Tujuan berikutnya adalah curug Kawung. Sempat terjadi perdebatan kami akan
mengunjungi curug ini atau tidak karena tenaga sepertinya sudah low. Lagipula tidak terlihat lagi ada jalan
setapak menuju curug seperti jalan setapak menuju curug Daun tadi. Tapi aku tetap bersikeras ingin ke curug
paling atas yang ada di peta ini. Akhirnya
mereka mengiyakan setelah melihat 3 orang (2 wanita berhak tinggi dan 1 pria)
menelusuri sungai menuju curug Kawung. Agak
sedikit heran, di lokasi seperti ini kenapa ada orang yang menggunakan sepatu hak
tinggi. Tapi sudahlah, mungkin dia sudah
terbiasa.
Kami pun ikut menyusuri sungai. Semakin berjalan ke depan,
semakin terasa kesan hutan belantara di lokasi ini. Monyet pun bergantungan dari satu ranting ke
ranting lain seakan menyambut kami. Setelah
melewati sungai, barulah ada jalan setapak yang menanjak. Pengaturan nafas yang kurang baik membuat
kami sedikit kewalahan tapi semangat menuntun kami untuk tetap melewati halangan apapun di
depan.

********************

- [KEGIATAN A] Tuliskan kembali bagian teks bacaan tentang perjalanan ke curug, mulai dari "Tujuan berikutnya adalah" sampai dengan "dan 1 pria)", tanpa perubahan apa pun.
Teks bacaan di atas dan data berikut merupakan dua bahan yang terpisah.

********************

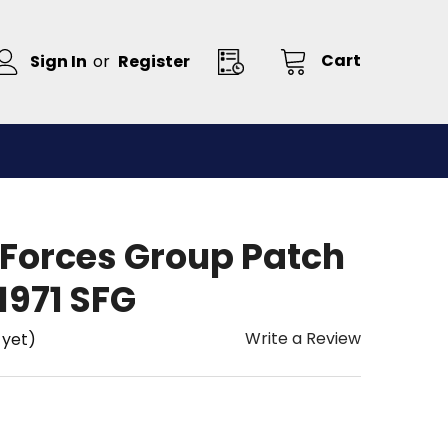
Cart
Sign In
or
Register
 Forces Group Patch
1971 SFG
Write a Review
 yet)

********************

- [KEGIATAN B] Sajikan ulang teks dari seluruh data di atas dengan mengganti "Register" menjadi "Daftar" dan biarkan bagian lain tetap sama. Gambar tidak perlu disertakan dalam jawaban.

- [RUANG JAWABAN A]
Tujuan berikutnya adalah curug Kawung. Sempat terjadi perdebatan kami akan
mengunjungi curug ini atau tidak karena tenaga sepertinya sudah low. Lagipula tidak terlihat lagi ada jalan
setapak menuju curug seperti jalan setapak menuju curug Daun tadi. Tapi aku tetap bersikeras ingin ke curug
paling atas yang ada di peta ini. Akhirnya
mereka mengiyakan setelah melihat 3 orang (2 wanita berhak tinggi dan 1 pria)

- [RUANG JAWABAN B]
Cart
Sign In
or
Daftar
 Forces Group Patch
1971 SFG
Write a Review
 yet)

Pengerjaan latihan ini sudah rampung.